Madame la garde des sceaux, en 2002, l’un de vos prédécesseurs, M. Perben, avait souhaité renforcer la gestion mixte instituée par Albin Chalandon, en engageant ce qu’il faut bien appeler une forme de privatisation du parc pénitentiaire français, par le biais d’un « programme 13 200 » qui consistait à financer la construction de 13 200 places de prison avec seulement 1, 4 milliard d’euros.
Pour atteindre cet objectif, des mécanismes sont venus compléter la gestion déléguée. Je pense à la délégation de la conception et de la construction des établissements pénitentiaires, par le biais de la location avec option d’achat pour l’État, conclue grâce à la mise en place d’un partenariat public-privé. Ce contrat unique permet de déléguer non seulement la conception, le financement et la construction, mais également, et c’est beaucoup plus grave, la maintenance et les services.

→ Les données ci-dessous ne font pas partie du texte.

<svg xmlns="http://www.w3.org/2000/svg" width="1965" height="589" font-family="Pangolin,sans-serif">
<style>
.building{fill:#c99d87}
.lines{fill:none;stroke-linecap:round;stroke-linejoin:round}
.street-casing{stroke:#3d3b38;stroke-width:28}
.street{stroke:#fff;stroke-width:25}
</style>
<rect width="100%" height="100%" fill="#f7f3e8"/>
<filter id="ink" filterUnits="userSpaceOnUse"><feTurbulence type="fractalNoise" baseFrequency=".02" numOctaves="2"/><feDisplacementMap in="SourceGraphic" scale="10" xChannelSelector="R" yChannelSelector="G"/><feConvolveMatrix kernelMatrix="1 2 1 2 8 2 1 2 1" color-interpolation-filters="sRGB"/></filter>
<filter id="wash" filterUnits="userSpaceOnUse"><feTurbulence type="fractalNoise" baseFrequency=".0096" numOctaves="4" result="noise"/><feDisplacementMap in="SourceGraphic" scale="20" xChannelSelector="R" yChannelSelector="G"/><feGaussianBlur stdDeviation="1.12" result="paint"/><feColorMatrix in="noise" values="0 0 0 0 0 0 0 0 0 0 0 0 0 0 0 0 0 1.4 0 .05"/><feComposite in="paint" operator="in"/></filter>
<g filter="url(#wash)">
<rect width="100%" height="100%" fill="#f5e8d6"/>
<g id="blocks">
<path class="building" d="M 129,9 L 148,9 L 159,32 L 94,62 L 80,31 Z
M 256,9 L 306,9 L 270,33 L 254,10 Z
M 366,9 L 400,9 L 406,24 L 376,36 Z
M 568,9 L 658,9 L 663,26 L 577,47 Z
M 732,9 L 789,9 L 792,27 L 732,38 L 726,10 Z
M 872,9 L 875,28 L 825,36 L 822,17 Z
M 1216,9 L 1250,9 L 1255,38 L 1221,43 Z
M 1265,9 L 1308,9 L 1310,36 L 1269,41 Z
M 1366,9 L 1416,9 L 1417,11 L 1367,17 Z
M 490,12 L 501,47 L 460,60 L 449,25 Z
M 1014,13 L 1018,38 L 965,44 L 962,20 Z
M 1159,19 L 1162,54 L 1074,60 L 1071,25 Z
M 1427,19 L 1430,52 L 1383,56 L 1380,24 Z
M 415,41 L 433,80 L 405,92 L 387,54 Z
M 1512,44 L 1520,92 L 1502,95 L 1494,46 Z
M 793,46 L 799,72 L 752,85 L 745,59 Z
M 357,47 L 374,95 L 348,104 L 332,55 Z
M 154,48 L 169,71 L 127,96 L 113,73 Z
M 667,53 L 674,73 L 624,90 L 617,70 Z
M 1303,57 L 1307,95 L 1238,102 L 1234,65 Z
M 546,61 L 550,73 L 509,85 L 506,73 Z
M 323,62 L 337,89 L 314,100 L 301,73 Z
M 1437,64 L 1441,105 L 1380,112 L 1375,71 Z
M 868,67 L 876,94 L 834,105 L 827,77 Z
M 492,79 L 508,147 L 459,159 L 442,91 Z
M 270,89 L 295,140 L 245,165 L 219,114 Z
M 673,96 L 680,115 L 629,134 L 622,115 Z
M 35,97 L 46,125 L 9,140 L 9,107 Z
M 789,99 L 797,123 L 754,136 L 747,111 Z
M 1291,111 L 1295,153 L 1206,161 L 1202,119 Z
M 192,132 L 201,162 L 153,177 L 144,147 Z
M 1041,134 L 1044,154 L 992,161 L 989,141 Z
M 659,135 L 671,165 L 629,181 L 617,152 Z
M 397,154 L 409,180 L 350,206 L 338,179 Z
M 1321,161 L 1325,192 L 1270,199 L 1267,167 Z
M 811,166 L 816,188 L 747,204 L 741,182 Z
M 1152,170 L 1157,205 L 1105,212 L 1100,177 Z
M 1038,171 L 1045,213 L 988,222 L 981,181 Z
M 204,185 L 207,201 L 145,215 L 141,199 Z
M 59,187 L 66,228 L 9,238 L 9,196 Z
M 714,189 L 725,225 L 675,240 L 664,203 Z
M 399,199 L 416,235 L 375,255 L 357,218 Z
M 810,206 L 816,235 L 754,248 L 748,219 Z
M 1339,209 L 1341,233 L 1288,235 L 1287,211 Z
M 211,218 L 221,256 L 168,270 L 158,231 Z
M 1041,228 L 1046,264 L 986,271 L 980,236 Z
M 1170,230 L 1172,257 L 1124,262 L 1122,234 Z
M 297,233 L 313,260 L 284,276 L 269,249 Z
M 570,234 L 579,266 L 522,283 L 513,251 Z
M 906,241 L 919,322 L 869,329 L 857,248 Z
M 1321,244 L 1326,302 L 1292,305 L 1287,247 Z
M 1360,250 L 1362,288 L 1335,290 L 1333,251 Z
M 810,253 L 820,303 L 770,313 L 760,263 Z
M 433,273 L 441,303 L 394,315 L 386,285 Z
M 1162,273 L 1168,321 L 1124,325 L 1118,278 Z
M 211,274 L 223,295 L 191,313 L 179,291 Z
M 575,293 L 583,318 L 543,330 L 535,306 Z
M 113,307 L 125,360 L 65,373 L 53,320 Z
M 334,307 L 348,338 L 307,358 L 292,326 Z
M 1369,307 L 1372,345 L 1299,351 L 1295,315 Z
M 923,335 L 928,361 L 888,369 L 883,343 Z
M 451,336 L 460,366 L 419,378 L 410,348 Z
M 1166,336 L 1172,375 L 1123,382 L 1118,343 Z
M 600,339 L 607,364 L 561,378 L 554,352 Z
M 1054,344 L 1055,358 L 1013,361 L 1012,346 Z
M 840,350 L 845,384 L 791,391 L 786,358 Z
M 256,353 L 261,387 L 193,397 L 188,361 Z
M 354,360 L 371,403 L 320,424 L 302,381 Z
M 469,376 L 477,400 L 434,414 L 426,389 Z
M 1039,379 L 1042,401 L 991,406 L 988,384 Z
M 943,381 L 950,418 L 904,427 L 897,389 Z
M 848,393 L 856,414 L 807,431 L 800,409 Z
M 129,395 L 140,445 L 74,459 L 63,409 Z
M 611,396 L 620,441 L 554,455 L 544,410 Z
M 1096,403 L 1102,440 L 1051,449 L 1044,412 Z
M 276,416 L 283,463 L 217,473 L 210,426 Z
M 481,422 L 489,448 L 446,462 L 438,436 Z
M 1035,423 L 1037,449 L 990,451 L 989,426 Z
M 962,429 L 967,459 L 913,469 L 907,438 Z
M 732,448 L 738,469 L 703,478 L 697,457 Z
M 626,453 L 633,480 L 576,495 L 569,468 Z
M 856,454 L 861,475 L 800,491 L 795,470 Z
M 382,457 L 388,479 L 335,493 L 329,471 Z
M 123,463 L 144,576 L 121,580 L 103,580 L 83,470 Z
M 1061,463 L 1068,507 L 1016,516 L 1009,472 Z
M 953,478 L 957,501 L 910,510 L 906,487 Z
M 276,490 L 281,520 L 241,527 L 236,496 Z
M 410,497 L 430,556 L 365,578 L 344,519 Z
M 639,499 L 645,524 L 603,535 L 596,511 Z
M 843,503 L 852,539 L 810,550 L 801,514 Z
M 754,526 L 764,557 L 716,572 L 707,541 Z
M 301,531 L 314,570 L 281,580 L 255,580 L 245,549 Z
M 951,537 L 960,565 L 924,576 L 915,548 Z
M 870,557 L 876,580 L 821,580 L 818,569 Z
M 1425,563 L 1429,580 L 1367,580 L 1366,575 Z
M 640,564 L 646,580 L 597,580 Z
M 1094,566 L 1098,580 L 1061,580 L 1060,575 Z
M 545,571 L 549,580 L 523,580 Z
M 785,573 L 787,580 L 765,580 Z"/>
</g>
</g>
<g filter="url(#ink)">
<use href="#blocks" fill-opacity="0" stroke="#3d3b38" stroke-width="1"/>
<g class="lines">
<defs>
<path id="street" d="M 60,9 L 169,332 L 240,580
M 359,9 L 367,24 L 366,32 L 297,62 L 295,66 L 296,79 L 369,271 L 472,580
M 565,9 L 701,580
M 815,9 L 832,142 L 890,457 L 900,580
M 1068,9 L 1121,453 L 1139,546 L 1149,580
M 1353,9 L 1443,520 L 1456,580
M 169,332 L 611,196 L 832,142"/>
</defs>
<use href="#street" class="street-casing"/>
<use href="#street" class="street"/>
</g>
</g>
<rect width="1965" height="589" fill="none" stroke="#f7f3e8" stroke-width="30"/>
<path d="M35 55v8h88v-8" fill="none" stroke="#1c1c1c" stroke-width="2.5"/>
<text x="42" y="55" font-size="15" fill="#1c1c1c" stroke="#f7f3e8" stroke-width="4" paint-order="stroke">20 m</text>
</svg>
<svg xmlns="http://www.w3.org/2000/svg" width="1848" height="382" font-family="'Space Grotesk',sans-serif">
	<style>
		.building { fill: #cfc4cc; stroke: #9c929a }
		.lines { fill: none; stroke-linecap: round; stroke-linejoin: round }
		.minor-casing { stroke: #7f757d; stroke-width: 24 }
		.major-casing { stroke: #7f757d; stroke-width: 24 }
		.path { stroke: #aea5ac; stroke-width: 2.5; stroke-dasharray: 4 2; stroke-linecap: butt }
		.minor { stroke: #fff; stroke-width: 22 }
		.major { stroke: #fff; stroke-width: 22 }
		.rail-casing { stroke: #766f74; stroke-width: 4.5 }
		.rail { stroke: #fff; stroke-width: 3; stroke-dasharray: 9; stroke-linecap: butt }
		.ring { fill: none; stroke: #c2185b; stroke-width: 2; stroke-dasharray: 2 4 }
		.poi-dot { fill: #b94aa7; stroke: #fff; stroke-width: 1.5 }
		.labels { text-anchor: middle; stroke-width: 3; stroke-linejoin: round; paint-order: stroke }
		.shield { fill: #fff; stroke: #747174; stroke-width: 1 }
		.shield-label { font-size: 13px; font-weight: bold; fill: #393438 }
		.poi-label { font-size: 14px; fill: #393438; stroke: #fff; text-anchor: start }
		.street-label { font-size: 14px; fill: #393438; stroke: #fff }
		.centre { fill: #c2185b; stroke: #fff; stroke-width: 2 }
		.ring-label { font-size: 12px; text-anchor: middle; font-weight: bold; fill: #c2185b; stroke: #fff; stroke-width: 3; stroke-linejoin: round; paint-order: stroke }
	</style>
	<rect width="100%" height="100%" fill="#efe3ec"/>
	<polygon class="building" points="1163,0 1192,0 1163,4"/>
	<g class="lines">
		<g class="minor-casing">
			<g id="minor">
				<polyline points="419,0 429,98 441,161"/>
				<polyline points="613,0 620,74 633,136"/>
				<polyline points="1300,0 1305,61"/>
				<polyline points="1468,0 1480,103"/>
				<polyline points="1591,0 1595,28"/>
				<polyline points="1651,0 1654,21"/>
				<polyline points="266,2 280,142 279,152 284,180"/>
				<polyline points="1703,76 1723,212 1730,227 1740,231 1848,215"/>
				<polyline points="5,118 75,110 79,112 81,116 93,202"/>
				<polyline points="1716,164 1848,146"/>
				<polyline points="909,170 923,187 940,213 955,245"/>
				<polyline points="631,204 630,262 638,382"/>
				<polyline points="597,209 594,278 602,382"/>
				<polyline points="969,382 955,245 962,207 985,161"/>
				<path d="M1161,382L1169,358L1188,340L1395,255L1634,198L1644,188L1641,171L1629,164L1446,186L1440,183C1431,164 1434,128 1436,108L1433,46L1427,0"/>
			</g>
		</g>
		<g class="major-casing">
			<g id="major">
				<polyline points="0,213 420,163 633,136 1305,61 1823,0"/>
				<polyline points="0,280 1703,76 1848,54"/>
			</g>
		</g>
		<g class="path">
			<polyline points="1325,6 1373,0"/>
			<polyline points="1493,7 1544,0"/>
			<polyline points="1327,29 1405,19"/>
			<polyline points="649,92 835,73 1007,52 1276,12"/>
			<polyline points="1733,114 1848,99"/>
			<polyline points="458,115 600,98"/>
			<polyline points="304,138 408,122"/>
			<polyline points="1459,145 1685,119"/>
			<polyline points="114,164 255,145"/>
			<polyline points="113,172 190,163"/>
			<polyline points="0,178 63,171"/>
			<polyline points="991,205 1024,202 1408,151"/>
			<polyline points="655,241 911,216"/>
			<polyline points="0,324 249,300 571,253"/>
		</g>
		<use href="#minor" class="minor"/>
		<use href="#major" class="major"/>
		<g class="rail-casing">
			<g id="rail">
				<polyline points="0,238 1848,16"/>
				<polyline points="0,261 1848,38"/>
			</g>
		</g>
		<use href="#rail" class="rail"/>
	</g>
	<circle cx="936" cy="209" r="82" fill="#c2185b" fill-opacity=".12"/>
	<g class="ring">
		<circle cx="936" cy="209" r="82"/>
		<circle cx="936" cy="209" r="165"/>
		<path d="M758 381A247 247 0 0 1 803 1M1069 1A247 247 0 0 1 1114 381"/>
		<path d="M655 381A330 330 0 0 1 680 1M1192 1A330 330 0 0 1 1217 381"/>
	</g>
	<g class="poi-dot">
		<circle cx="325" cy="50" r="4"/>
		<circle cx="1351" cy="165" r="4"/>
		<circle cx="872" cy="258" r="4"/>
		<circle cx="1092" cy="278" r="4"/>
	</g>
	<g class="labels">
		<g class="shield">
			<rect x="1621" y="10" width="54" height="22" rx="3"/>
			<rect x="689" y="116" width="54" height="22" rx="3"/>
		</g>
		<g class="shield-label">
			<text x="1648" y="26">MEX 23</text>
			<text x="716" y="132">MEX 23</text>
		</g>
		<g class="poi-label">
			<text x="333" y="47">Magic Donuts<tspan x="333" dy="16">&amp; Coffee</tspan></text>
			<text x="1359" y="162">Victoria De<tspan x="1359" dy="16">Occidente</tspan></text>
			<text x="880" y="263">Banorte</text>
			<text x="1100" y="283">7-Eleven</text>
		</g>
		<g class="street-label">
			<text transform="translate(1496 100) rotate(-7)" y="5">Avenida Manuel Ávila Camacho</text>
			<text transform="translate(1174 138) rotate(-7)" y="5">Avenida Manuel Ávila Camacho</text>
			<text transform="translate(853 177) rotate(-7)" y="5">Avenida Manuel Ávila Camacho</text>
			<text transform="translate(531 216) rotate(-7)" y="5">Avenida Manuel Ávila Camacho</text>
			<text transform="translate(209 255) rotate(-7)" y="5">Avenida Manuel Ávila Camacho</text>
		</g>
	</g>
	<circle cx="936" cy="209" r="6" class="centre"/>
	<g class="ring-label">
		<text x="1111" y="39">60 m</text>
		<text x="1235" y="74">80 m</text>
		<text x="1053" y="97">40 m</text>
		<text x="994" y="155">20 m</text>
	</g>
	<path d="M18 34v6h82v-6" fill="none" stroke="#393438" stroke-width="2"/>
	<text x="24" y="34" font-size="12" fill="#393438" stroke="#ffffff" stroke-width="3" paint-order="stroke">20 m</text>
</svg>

Qu’il s’agisse du partenariat public-privé ou de la gestion déléguée, qui consiste en un contrat global de services allant de la restauration jusqu’à l’accueil des familles, l’État conserve ses missions fondamentales de direction, de surveillance et de greffe, laissant la gestion du fonctionnement courant aux entreprises partenaires. Mais, bien que l’administration et les entreprises ne fassent pratiquement qu’un pour l’exécution des services, elles sont bien distinctes en ce qui concerne la répartition des bénéfices. Je n’apprendrai rien à personne en soulignant qu’un certain nombre de filiales d’entreprises importantes intervenant dans le milieu carcéral ne sont motivées que par la perspective d’énormes profits.
En pratique, le budget global alloué à la gestion déléguée et au partenariat public-privé augmente d’année en année, aux dépens, malheureusement, des frais de fonctionnement publics réservés à l’administration pénitentiaire. Cela est particulièrement vrai en ce qui concerne le budget alloué à la direction interrégionale des services pénitentiaires Midi-Pyrénées-Languedoc-Roussillon.
Ce triste constat n’est que la conséquence logique de l’« oubli » de sa fonction régalienne par l’État, qui a cédé dans le passé aux sirènes de la rentabilité. Or, on le sait, la sécurité n’a jamais fait et ne fera jamais bon ménage avec la rentabilité : l’ancien gouvernement en a fait l’expérience à plusieurs reprises.
La tentative de privatisation des prisons est un échec. Il ne faut pas attendre que la prison devienne à 100 % privée, comme aux États-Unis, pour mettre un frein à cette politique.
Face à ce constat alarmant, j’aimerais connaître, madame la ministre, votre évaluation de l’ampleur de l’emprise du partenariat public-privé dans le parc pénitentiaire français et la part que celle-ci représente dans le budget global alloué aux établissements pénitentiaires. Surtout, je voudrais savoir quelles sont vos intentions et ce que vous comptez faire pour enrayer une dérive qui peut déboucher sur un échec profond, comme on peut le voir outre-Atlantique.